Thursday, January 8, 2015

Today's word: myrmecoid

I've been reading Thomas McCormack's The Fiction Editor, the Novel, and the Novelist. I recommend it to any adult who is or wants to either edit or write fiction — or, like some of us, both. I specifically recommend it to "adults" because it's written for readers with a pretty high reading level. It takes a slow, careful reading to fully take in and appreciate the book.

Not to imply that it's plodding, though. Reading McCormack's book isn't like walking through knee-high mud — a lot of effort to go a little way. It's more like good cheesecake — best savored slowly, with pauses for palate cleansing to make the next taste more delectable. One could shove the whole piece of cake (book) into one's mouth at once, but it wouldn't be enjoyable and would probably cause a stomach ache.

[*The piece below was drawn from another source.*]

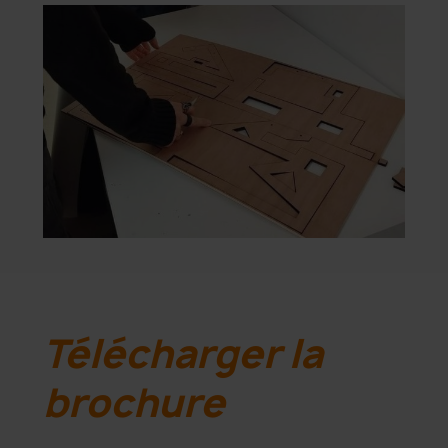
Télécharger la
brochure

It's not an easy book, but it's worth the effort. Had I tried to read it in high school, I would have struggled with the vocabulary alone. Even now, I had to pull out my dictionary a few times.
Take, for example, this nice metaphor from page 72:

...editing can't be done well by winging instinct alone. Nor does 'long experience' guarantee much. Or myrmecoid industry on the lawn of the book.
Myrmecoid doesn't get its own entry in my Merriam-Webster's, but its meaning is easy to discern from what is there. A quick lookup reveals that myrmeco- is a combining form to indicate a relation to ants. Myrmecology is the study of ants. Myrmecoid, then, means "ant-like" or "relating to ants."

McCormack's "myrmecoid industry on the lawn of the book" is a metaphorical recapitulation of a recurring idea: that an editor can put a lot of work into a novel, find a lot to fix and improve in the novel's language, characterizations, and organization — its lawn — without improving (or even recognizing the need to improve) the deeper, structural problems a book might have — what lies beneath the lawn.


I'm a sucker for superhero movies, but it's an honest-to-blog coincidence that this word myrmecoid came into my life just a couple days after the first TV broadcast of a trailer for the upcoming Ant-Man movie. From what I saw in that trailer, Michael Douglas plays the part of some sort of cutting-edge myrmecologist, or maybe a myrmecophile physicist.

Assuming the word shows up more than once in the movie, legions of moviegoers may add myrmecologist to their vocabularies by the end of summer.

You get a head start.


Logodaedalists take note: The similarities between the words myrmecoid and myrmidon lend those words to interesting puns, comparisons, and intentional malapropisms.

Myrmidons were specifically the Thessalians who marched with Achilles into the Trojan War. More generally, a myrmidon today is, according to Merriam-Webster's, "a loyal follower; esp: a subordinate who executes orders unquestioningly or unscrupulously." In other words, a myrmidon is a minion, a thug, a henchman.

One can easily draw comparisons to a swarm of ant drones possessing legendary (relative) strength, thoughtlessly carrying out the work of the army.